**TEXTO FORNECIDO:**
———

Senado aprova projetos de excludente de ilicitude; mais de 140 organizações e movimentos se posicionam contra

1 de julho de 2025

A Comissão de Segurança Pública do Senado aprovou na manhã de hoje (1) os projetos de lei 748/2024 e 2693/2024. De autoria dos senadores Wilder Morais (PL/GO) e Carlos Viana (PODE/MG), as propostas abrem brecha para que atos ilícitos sejam cometidos por policiais e até por cidadãos comuns, sob justificativas vagas e genéricas como em casos de “conflito armado ou risco iminente de conflito armado”, ampliando as hipóteses de excludente de ilicitude no Código Penal.

A sociedade já rejeitou o salvo-conduto para matar pessoas sem responsabilização no chamado Pacote Anticrime do então Ministro da Justiça Sérgio Moro, mas a proposta segue sendo retomada sistematicamente em outros projetos de lei. Diante disso, mais de 140 entidades assinaram a nota da campanha “Sem licença para matar” que aponta os perigos que a aprovação dos PLs 2.693/2024 e 748/2024 representam. A luta agora é pela rejeição do projeto na Comissão de Constituição e Justiça!

Leia abaixo a nota pública enviada pelas organizações para os senadores e entenda os riscos dos projetos de lei:

As entidades que compõem a campanha “Sem Licença para Matar” manifestam profunda preocupação com os projetos de lei sobre Excludente de Ilicitude nº 2.693/2024 e nº 748/2024 presentes na pauta desta terça-feira (1) na Comissão de Segurança Pública do Senado Federal.

Causa espanto o PL 748/2024, de autoria do Senador Wilder Morais (PL/GO), que busca permitir o uso de “força letal” em casos de invasão de domicílio, na qual qualquer cidadão poderia “proteger a propriedade privada”. Inspirado no projeto dos Estados Unidos “Stand Your Ground Law”, a proposta ignora o impacto prático no país onde foi testado: aumento significativo de homicídios e à perpetuação de desigualdades raciais e sociais no sistema de justiça criminal, sem diminuição da criminalidade e com novos problemas decorrentes da privatização da segurança e da criação de grupos armados.

———

**TAREFA 1:**
Devolva cada linha da listagem que contém a palavra "bottom", levando em conta maiúsculas e minúsculas.

———

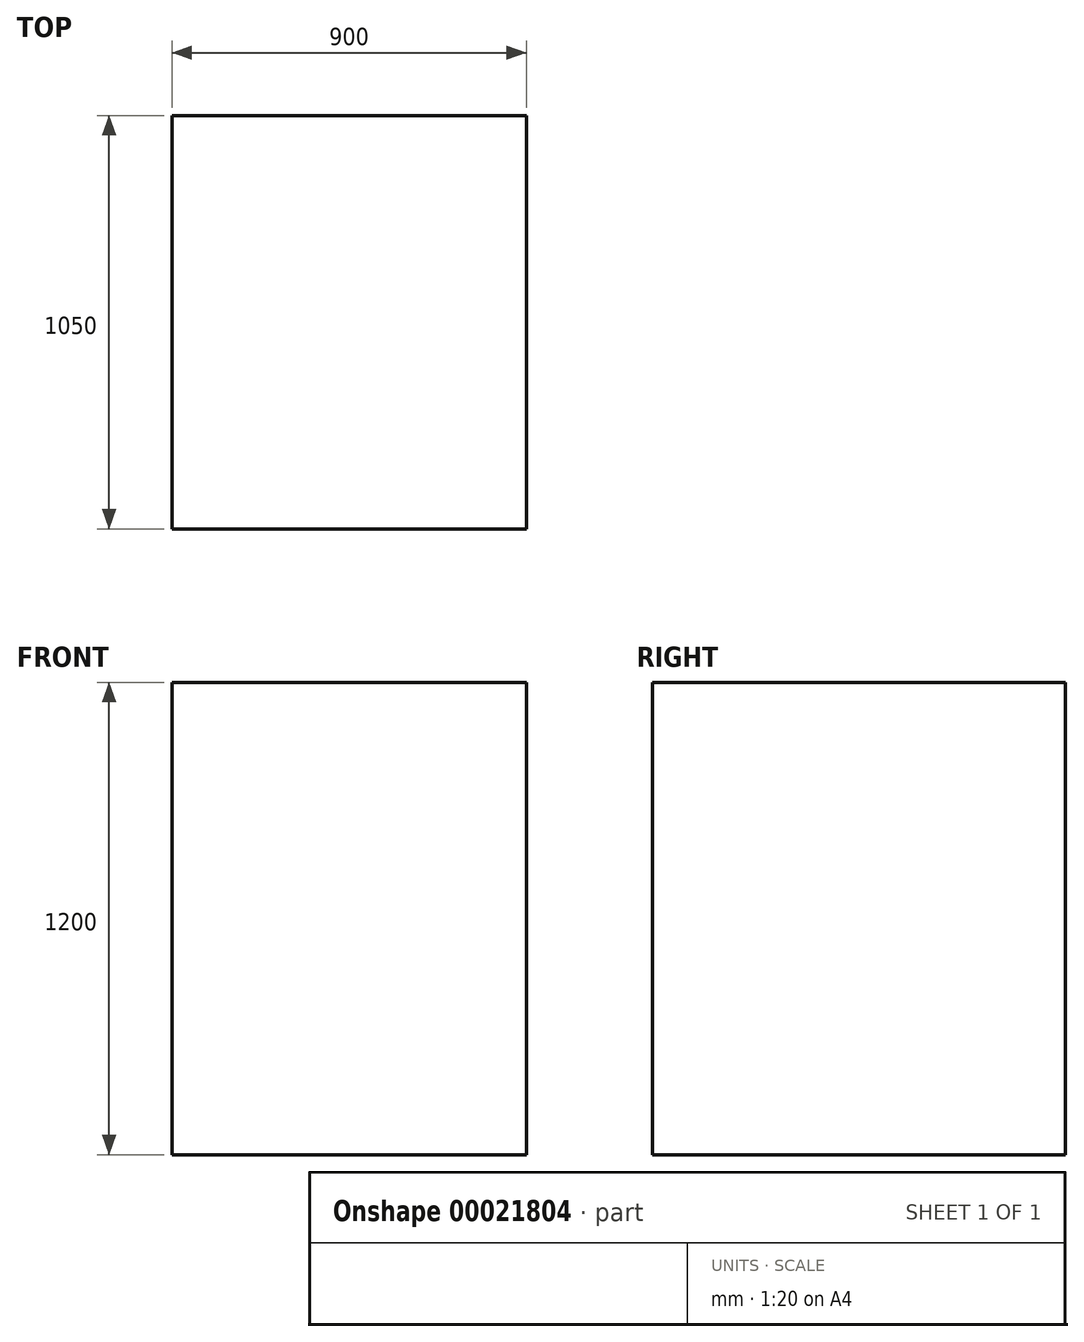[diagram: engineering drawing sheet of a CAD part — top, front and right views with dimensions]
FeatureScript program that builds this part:
annotation { "Feature Type Name" : "Feature", "Feature Type Description" : "" }
export const myFeature = defineFeature(function(context is Context, id is Id, definition is map)
    precondition{}
    {
        {
            var Q0;
            Q0=qCreatedBy(makeId("Top.planeOp"),FACE);
            var sketch = newSketch(context, id + "F0", { "sketchPlane" : qUnion([Q0])});
            skLineSegment(sketch, "E0.bottom", {"start": v(0, 0) * mm, "end": v(900, 0) * mm});
            skLineSegment(sketch, "E0.top", {"start": v(0, 1050) * mm, "end": v(900, 1050) * mm});
            skLineSegment(sketch, "E0.left", {"start": v(0, 0) * mm, "end": v(0, 1050) * mm});
            skLineSegment(sketch, "E0.right", {"start": v(900, 0) * mm, "end": v(900, 1050) * mm});
            skSolve(sketch);
        }
        {
            var Q0;
            Q0=makeQuery(id+"F0.imprint","IMPRINT",FACE,{"disambiguationData":[TD([[makeQuery(id+"F0.imprint","IMPRINT",EDGE,{"derivedFrom":sQuery(id+"F0.wireOp",EDGE,"E0.bottom")}),1.0]])]});
            extrude(context, id + "F1", {"entities" : qUnion([Q0]), "depth" : 1200 * mm});
        }
    });
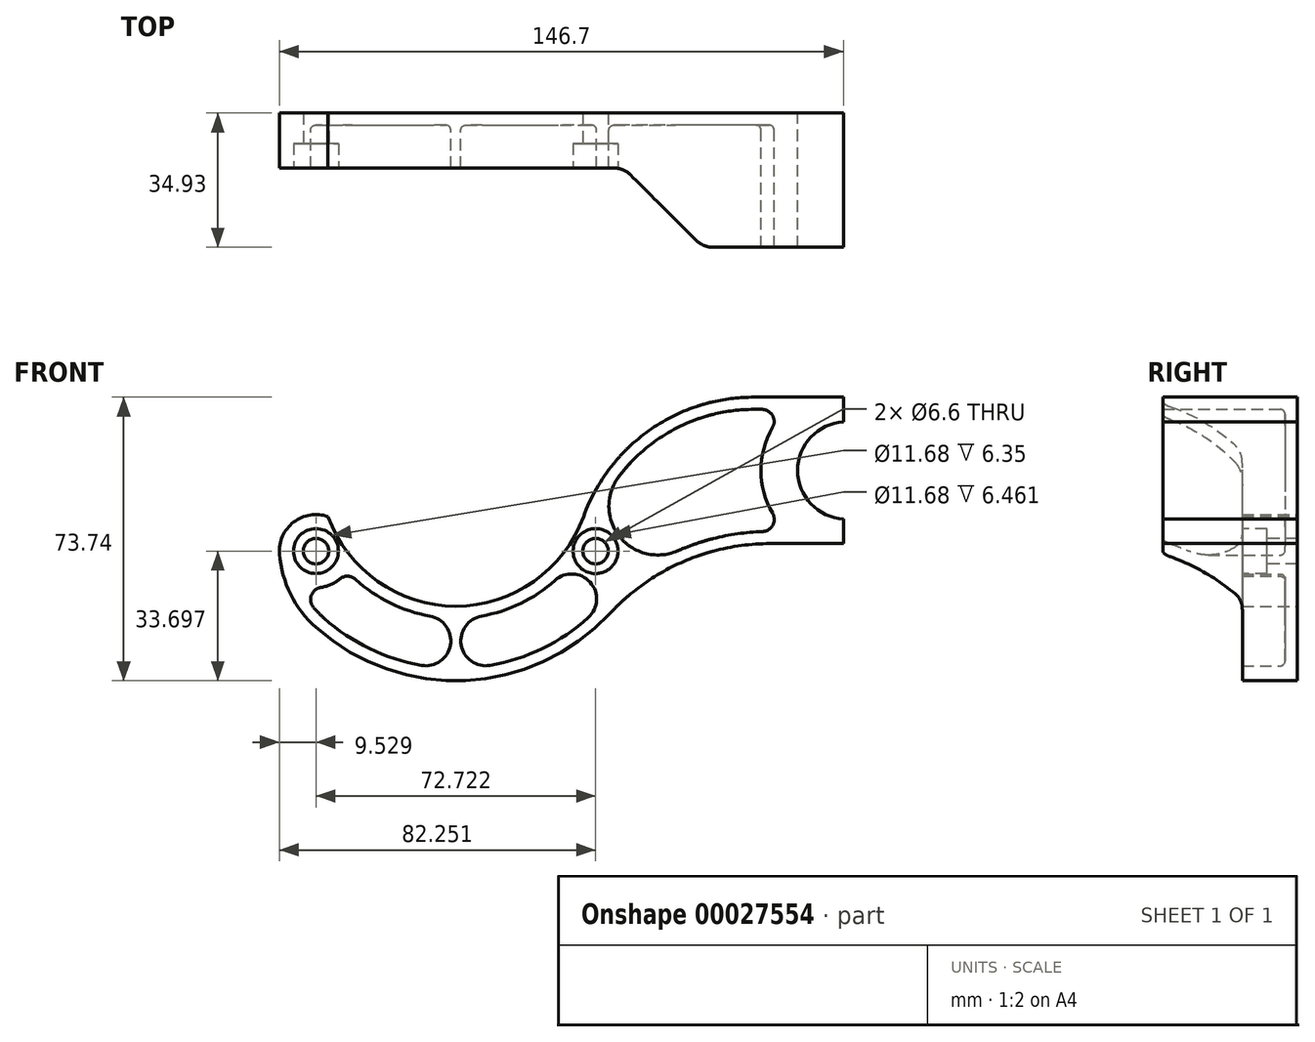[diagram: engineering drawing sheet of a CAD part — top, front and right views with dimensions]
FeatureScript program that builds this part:
annotation { "Feature Type Name" : "Feature", "Feature Type Description" : "" }
export const myFeature = defineFeature(function(context is Context, id is Id, definition is map)
    precondition{}
    {
        {
            var Q0;
            Q0=qCreatedBy(makeId("Front.planeOp"),FACE);
            var sketch = newSketch(context, id + "F0", { "sketchPlane" : qUnion([Q0])});
            skCircle(sketch, "E0", {"center": v(0, 0) * mm, "radius": 34.05 * mm, "construction": true});
            skLineSegment(sketch, "E1", {"start": v(0, 0) * mm, "end": v(-36.36, -21) * mm, "construction": true});
            skLineSegment(sketch, "E2", {"start": v(0, 0) * mm, "end": v(36.36, -21) * mm, "construction": true});
            skCircle(sketch, "E3.0", {"center": v(0, 0) * mm, "radius": 41.99 * mm, "construction": true});
            skCircle(sketch, "E4", {"center": v(-36.36, -21) * mm, "radius": 7.94 * mm, "construction": true});
            skCircle(sketch, "E5", {"center": v(36.36, -21) * mm, "radius": 7.94 * mm, "construction": true});
            skArc(sketch, "E6", {"start": v(-33.22, -12) * mm, "mid": v(-42.18, -13.45) * mm, "end": v(-45.86, -21.75) * mm});
            skArc(sketch, "E7.0", {"start": v(-33.22, -12) * mm, "mid": v(0, -35.32) * mm, "end": v(33.22, -12) * mm});
            skArc(sketch, "E8", {"start": v(100.8, 12.68) * mm, "mid": v(88.9, 0) * mm, "end": v(100.8, -12.68) * mm});
            skLineSegment(sketch, "E9", {"start": v(101.6, 19.05) * mm, "end": v(101.6, -19.05) * mm, "construction": true});
            skLineSegment(sketch, "E10", {"start": v(100.8, 19.05) * mm, "end": v(100.8, 12.68) * mm});
            skLineSegment(sketch, "E11.trimOffspring", {"start": v(100.8, -12.68) * mm, "end": v(100.8, -19.05) * mm});
            skLineSegment(sketch, "E12", {"start": v(100.8, 19.05) * mm, "end": v(77.45, 19.05) * mm});
            skArc(sketch, "E13", {"start": v(77.45, 19.05) * mm, "mid": v(50.43, 10.51) * mm, "end": v(33.22, -12) * mm});
            skArc(sketch, "E14.0", {"start": v(-36.36, -40.85) * mm, "mid": v(2.59, -54.62) * mm, "end": v(40.06, -37.22) * mm});
            skLineSegment(sketch, "E15", {"start": v(100.8, -19.05) * mm, "end": v(81.76, -19.05) * mm});
            skArc(sketch, "E16", {"start": v(81.76, -19.05) * mm, "mid": v(59.01, -23.8) * mm, "end": v(40.06, -37.22) * mm});
            skArc(sketch, "E17", {"start": v(-45.86, -21.75) * mm, "mid": v(-42.96, -32.22) * mm, "end": v(-36.36, -40.85) * mm});
            skLineSegment(sketch, "E18", {"start": v(-36.36, -21) * mm, "end": v(-36.36, -40.85) * mm, "construction": true});
            skLineSegment(sketch, "E19", {"start": v(-33.22, -12) * mm, "end": v(33.22, -12) * mm, "construction": true});
            skSolve(sketch);
        }
        {
            var Q0;
            Q0 = qSketchRegion(id + "F0", true);
            extrude(context, id + "F1", {"entities" : qUnion([Q0]), "depth" : 34.92 * mm});
        }
        {
            var Q0;
            Q0=makeQuery(id+"F1.opExtrude","SWEPT_FACE",FACE,{"disambiguationData":[OSD([sQuery(id+"F0.wireOp",EDGE,"E12")])]});
            var sketch = newSketch(context, id + "F2", { "sketchPlane" : qUnion([Q0])});
            skLineSegment(sketch, "E20", {"start": v(41.03, -14.29) * mm, "end": v(-45.89, -14.29) * mm});
            skLineSegment(sketch, "E21", {"start": v(-45.89, -34.93) * mm, "end": v(-45.89, -14.29) * mm});
            skLineSegment(sketch, "E22", {"start": v(43.66, -14.29) * mm, "end": v(43.66, -44.84) * mm, "construction": true});
            skLineSegment(sketch, "E23", {"start": v(45.52, -16.15) * mm, "end": v(62.43, -33.07) * mm});
            skLineSegment(sketch, "E24", {"start": v(66.92, -34.93) * mm, "end": v(100.8, -34.93) * mm});
            skLineSegment(sketch, "E25", {"start": v(100.8, -34.93) * mm, "end": v(100.8, -38.1) * mm});
            skLineSegment(sketch, "E26", {"start": v(100.8, -38.1) * mm, "end": v(-45.89, -38.1) * mm});
            skLineSegment(sketch, "E27", {"start": v(-45.89, -38.1) * mm, "end": v(-45.89, -34.93) * mm});
            skPoint(sketch, "E28.visualSharp", {"position": v(43.66, -14.29) * mm});
            skArc(sketch, "E28.filletArc", {"start": v(45.52, -16.15) * mm, "mid": v(43.46, -14.77) * mm, "end": v(41.03, -14.29) * mm});
            skPoint(sketch, "E29.visualSharp", {"position": v(64.3, -34.92) * mm});
            skArc(sketch, "E29.filletArc", {"start": v(62.43, -33.07) * mm, "mid": v(64.5, -34.44) * mm, "end": v(66.92, -34.93) * mm});
            skSolve(sketch);
        }
        {
            var Q0;
            Q0 = qSketchRegion(id + "F2", true);
            extrude(context, id + "F3", {"entities" : qUnion([Q0]), "operationType" : NewBodyOperationType.REMOVE, "endBound" : BoundingType.THROUGH_ALL, "oppositeDirection" : true, "depth" : 25.4 * mm});
        }
        {
            var Q0;
            Q0=qCreatedBy(makeId("Front.planeOp"),FACE);
            cPlane(context, id + "F4", {"entities" : qUnion([Q0]), "cplaneType" : CPlaneType.OFFSET, "offset" : 3.17 * mm, "width" : 152.4 * mm, "height" : 152.4 * mm});
        }
        {
            var Q0;
            Q0=qCreatedBy(id+"F4.planeOp",FACE);
            var sketch = newSketch(context, id + "F5", { "sketchPlane" : qUnion([Q0])});
            skArc(sketch, "E30.0", {"start": v(-26.03, -28.36) * mm, "mid": v(-17.04, -34.52) * mm, "end": v(-6.68, -37.9) * mm});
            skArc(sketch, "E31.0", {"start": v(-34.25, -38.48) * mm, "mid": v(-22.45, -46.36) * mm, "end": v(-8.94, -50.73) * mm});
            skArc(sketch, "E32", {"start": v(-35.02, -30.42) * mm, "mid": v(-32.47, -29.69) * mm, "end": v(-30.22, -28.27) * mm});
            skArc(sketch, "E33.0", {"start": v(-37.03, -35.58) * mm, "mid": v(-35.7, -37.08) * mm, "end": v(-34.25, -38.48) * mm});
            skArc(sketch, "E34.filletArc", {"start": v(-26.03, -28.36) * mm, "mid": v(-28.1, -27.53) * mm, "end": v(-30.22, -28.27) * mm});
            skArc(sketch, "E35.filletArc", {"start": v(-35.02, -30.42) * mm, "mid": v(-37.53, -32.41) * mm, "end": v(-37.03, -35.58) * mm});
            skLineSegment(sketch, "E36", {"start": v(0, 0) * mm, "end": v(-11.59, -65.71) * mm, "construction": true});
            skLineSegment(sketch, "E37", {"start": v(0, 0) * mm, "end": v(11.66, -66.14) * mm, "construction": true});
            skArc(sketch, "E38", {"start": v(-8.94, -50.73) * mm, "mid": v(-1.4, -45.45) * mm, "end": v(-6.68, -37.9) * mm});
            skArc(sketch, "E39", {"start": v(6.68, -37.9) * mm, "mid": v(1.4, -45.45) * mm, "end": v(8.94, -50.73) * mm});
            skLineSegment(sketch, "E40", {"start": v(0, 0) * mm, "end": v(47.81, -53.1) * mm, "construction": true});
            skArc(sketch, "E41", {"start": v(34.47, -38.28) * mm, "mid": v(34.95, -29.09) * mm, "end": v(25.76, -28.6) * mm});
            skArc(sketch, "E42.trimOffspring", {"start": v(6.68, -37.9) * mm, "mid": v(16.87, -34.6) * mm, "end": v(25.76, -28.6) * mm});
            skArc(sketch, "E43.trimOffspring", {"start": v(8.94, -50.73) * mm, "mid": v(22.58, -46.3) * mm, "end": v(34.47, -38.28) * mm});
            skArc(sketch, "E44.0", {"start": v(77.45, 15.87) * mm, "mid": v(57.79, 11.22) * mm, "end": v(42.3, -1.76) * mm});
            skArc(sketch, "E45.0", {"start": v(79.73, -15.9) * mm, "mid": v(68.43, -17.37) * mm, "end": v(57.61, -20.94) * mm});
            skArc(sketch, "E46.0", {"start": v(82.35, 11.11) * mm, "mid": v(79.38, -0.02) * mm, "end": v(82.37, -11.14) * mm});
            skLineSegment(sketch, "E47.0", {"start": v(79.6, 15.87) * mm, "end": v(72.44, 15.87) * mm});
            skArc(sketch, "E48.filletArc", {"start": v(79.73, -15.9) * mm, "mid": v(82.4, -14.27) * mm, "end": v(82.37, -11.14) * mm});
            skArc(sketch, "E49.filletArc", {"start": v(82.35, 11.11) * mm, "mid": v(82.35, 14.29) * mm, "end": v(79.6, 15.87) * mm});
            skLineSegment(sketch, "E50", {"start": v(81.76, -75.96) * mm, "end": v(33.25, 15.26) * mm, "construction": true});
            skLineSegment(sketch, "E51", {"start": v(81.76, -75.96) * mm, "end": v(81.76, 37.95) * mm, "construction": true});
            skArc(sketch, "E52", {"start": v(42.3, -1.76) * mm, "mid": v(42.58, -17.23) * mm, "end": v(57.61, -20.94) * mm});
            skSolve(sketch);
        }
        {
            var Q0;
            Q0 = qSketchRegion(id + "F5", true);
            extrude(context, id + "F6", {"entities" : qUnion([Q0]), "operationType" : NewBodyOperationType.REMOVE, "depth" : 38.1 * mm});
        }
        {
            var Q0;
            Q0=makeQuery(id+"F6.boolean.opBoolean","COPY",EDGE,{"derivedFrom":makeQuery(id+"F6.opExtrude","CAP_EDGE",EDGE,{"disambiguationData":[OSD([sQuery(id+"F5.wireOp",EDGE,"E30.0")])],"isStart":true})});
            var Q1;
            Q1=makeQuery(id+"F6.boolean.opBoolean","COPY",EDGE,{"derivedFrom":makeQuery(id+"F6.opExtrude","CAP_EDGE",EDGE,{"disambiguationData":[OSD([sQuery(id+"F5.wireOp",EDGE,"E42.trimOffspring")])],"isStart":true})});
            var Q2;
            Q2=makeQuery(id+"F6.boolean.opBoolean","COPY",EDGE,{"derivedFrom":makeQuery(id+"F6.opExtrude","CAP_EDGE",EDGE,{"disambiguationData":[OSD([sQuery(id+"F5.wireOp",EDGE,"E44.0")])],"isStart":true})});
            fillet(context, id + "F7", {"entities" : qUnion([Q0, Q1, Q2]), "radius" : 1.27 * mm, "tangentPropagation" : true, "allowEdgeOverflow" : false});
        }
        {
            var Q0;
            Q0=makeQuery(id+"F3.boolean.opBoolean","COPY",FACE,{"derivedFrom":makeQuery(id+"F3.opExtrude","SWEPT_FACE",FACE,{"disambiguationData":[OSD([sQuery(id+"F2.wireOp",EDGE,"E20")])]})});
            var sketch = newSketch(context, id + "F8", { "sketchPlane" : qUnion([Q0])});
            skCircle(sketch, "E53", {"center": v(-36.36, -21) * mm, "radius": 3.3 * mm});
            skCircle(sketch, "E54", {"center": v(36.36, -21) * mm, "radius": 3.3 * mm});
            skSolve(sketch);
        }
        {
            var Q0;
            Q0 = qSketchRegion(id + "F8", true);
            extrude(context, id + "F9", {"entities" : qUnion([Q0]), "operationType" : NewBodyOperationType.REMOVE, "endBound" : BoundingType.THROUGH_ALL, "oppositeDirection" : true, "depth" : 25.4 * mm});
        }
        {
            var Q0;
            Q0=makeQuery(id+"F3.boolean.opBoolean","COPY",FACE,{"derivedFrom":makeQuery(id+"F3.opExtrude","SWEPT_FACE",FACE,{"disambiguationData":[OSD([sQuery(id+"F2.wireOp",EDGE,"E20")])]})});
            var sketch = newSketch(context, id + "F10", { "sketchPlane" : qUnion([Q0])});
            skCircle(sketch, "E55", {"center": v(-36.36, -21) * mm, "radius": 5.84 * mm});
            skCircle(sketch, "E56", {"center": v(36.36, -21) * mm, "radius": 5.84 * mm});
            skSolve(sketch);
        }
        {
            var Q0;
            Q0 = qSketchRegion(id + "F10", true);
            extrude(context, id + "F11", {"entities" : qUnion([Q0]), "operationType" : NewBodyOperationType.REMOVE, "oppositeDirection" : true, "depth" : 6.35 * mm, "hasSecondDirection" : true, "secondDirectionOppositeDirection" : false, "secondDirectionDepth" : 3.17 * mm});
        }
    });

———

**TAREFA 2:**
De acordo com o texto fornecido, em qual projeto dos Estados Unidos o PL 748/2024 se inspirou?

**SOLUÇÃO COMPLETA 1:**
            skLineSegment(sketch, "E0.bottom", {"start": v(0, 0) * mm, "end": v(900, 0) * mm});
            Q0=makeQuery(id+"F0.imprint","IMPRINT",FACE,{"disambiguationData":[TD([[makeQuery(id+"F0.imprint","IMPRINT",EDGE,{"derivedFrom":sQuery(id+"F0.wireOp",EDGE,"E0.bottom")}),1.0]])]});

**SOLUÇÃO COMPLETA 2:**
No projeto “Stand Your Ground Law”.